Il faut que les missions confiées à chacun soient en accord avec ses compétences et ses qualifications. Par exemple, une personne chargée de la prospection ou du recouvrement des soldes ne maitrisant pas à la perfection l’anglais aura du mal à communiquer avec une clientèle anglophone. Il faut que les dirigeants prennent conscience de cette problématique afin que la mission ne devienne pas une difficulté professionnelle perpétuelle. Cette mesure est valable pour n’importe quelle branche de l’entreprise. À titre d’information, toute formation qualité de vie en entreprise peut convenir à n’importe quel secteur d’activité.

Mettre en place des solutions durables

Pour faire face au RPS, il est indispensable de favoriser des solutions bien réfléchies et durables. Par conséquent, un expert en bien être en entreprise va établir un diagnostic afin de mettre en place une stratégie adaptée à la politique d’entreprise et aux employés. Pour effectuer cette mission, tous les sujets seront débattus après l’identification des problèmes. À partir de ces données, il est plus facile d’établir un plan d’action qui peut être réalisé et efficace sur le long terme.
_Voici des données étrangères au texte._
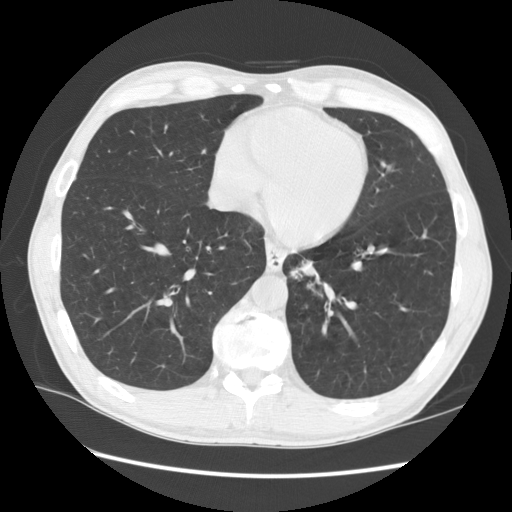
Axial slice from a low-dose chest CT screening exam, first (baseline) screen, lung window (W 1500 / L -600 HU), standard (soft-tissue) reconstruction kernel (STANDARD), 512 × 512 image matrix, field of view 360 × 360 mm. Male, age 57 years at enrolment. Current smoker at enrolment.
Expert reader's lesion annotation, bounding box (x1, y1, x2, y2) in pixels: (269, 243, 339, 306). The screening reader recorded 2 non-calcified nodules or masses ≥4 mm on this exam (left lower lobe, lingula); which of them this box marks is not recorded. Official screen result: positive, change unspecified: nodule(s) >= 4 mm or enlarging nodule(s), mass(es), or other non-specific abnormalities suspicious for lung cancer. Later outcome: lung cancer diagnosed 95 days after this screen — squamous cell carcinoma, NOS, left lower lobe, moderately differentiated (G2), stage IB (AJCC 6th edition), 35 mm at pathology.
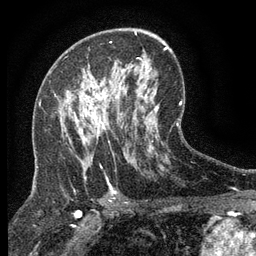
Breast MRI (dynamic contrast-enhanced), one axial slice; slice 75 of 134 in the series (ordered by position); cropped to one breast; dynamic contrast-enhanced series, time point 2 of 6 at this slice position (early post-contrast); 3 T; TE 2.7 ms, TR 5.5 ms; 1.2 mm slice thickness; 256 × 256 image matrix, field of view 160 × 160 mm. Female patient.
Annotated regions visible in this slice (semi-automatic segmentation, software-assisted and operator-edited):
- enhancing-tissue mask used for the functional tumour volume (all voxels passing the contrast-enhancement thresholds inside the analysis volume; usually the tumour): box from (x=74, y=96) to (x=118, y=133) px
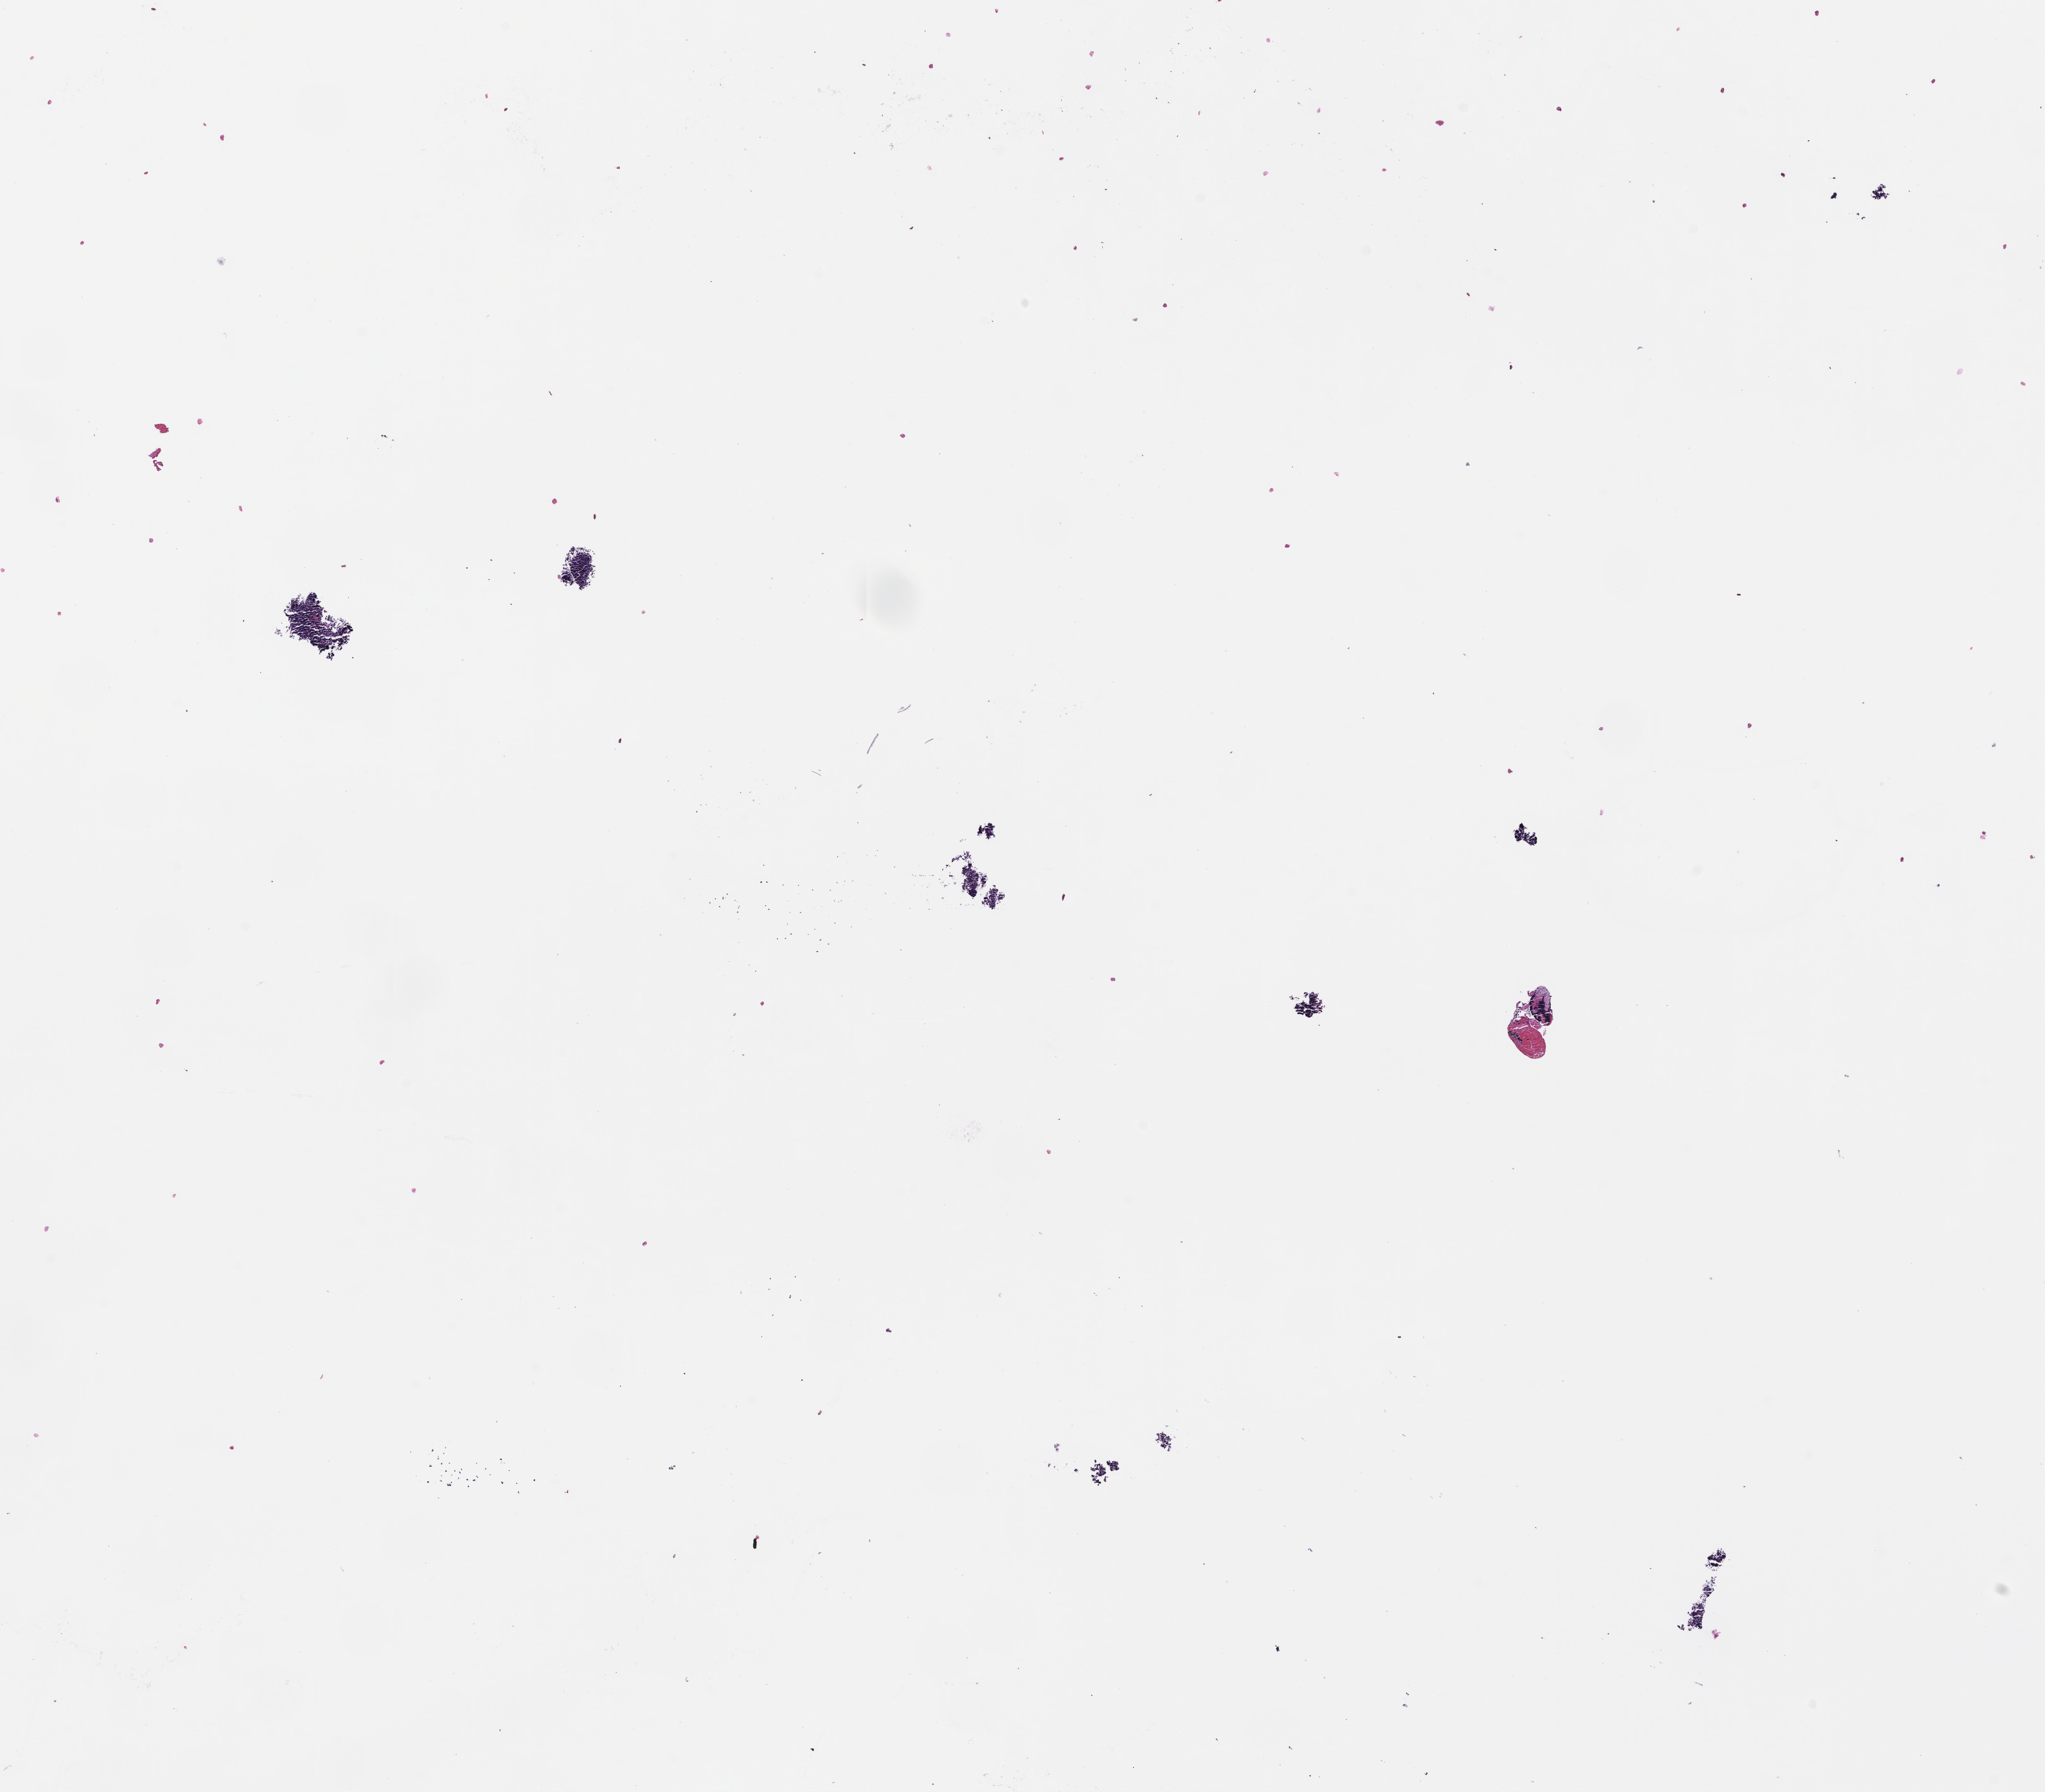
Digitized hematoxylin and eosin (H&E)-stained section — whole scanned area (about 13.1 x 11.5 mm) shown as a low-resolution overview, FFPE section, specimen time point: collected at baseline (before treatment). Patient: female.
This section: metastasis (sampled organ not recorded). Primary diagnosis of the patient: Small Cell Lung Carcinoma.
Le plan d’action doit être accepté par toutes les parties concernées. Il ne faut pas mettre de côté les propositions sur lesquelles les parties ne se sont pas d’accord, car il est possible de les intégrer au fur et à mesure que les dispositions initiales seront assimilées par tous. Ainsi, les méthodes ayant pour objectif d’établir le bien-être commun au sein de l’entreprise ne doivent pas être fixes. En effet, elles peuvent être améliorées en fonction des besoins évolutifs de l’entreprise et des employés.

La mise en place d’une bonne qualité de vie en entreprise en vue d’anticiper les RPS est un processus qui garantit la performance de l’entreprise. Par conséquent, il faut accorder une importance particulière à ces mesures.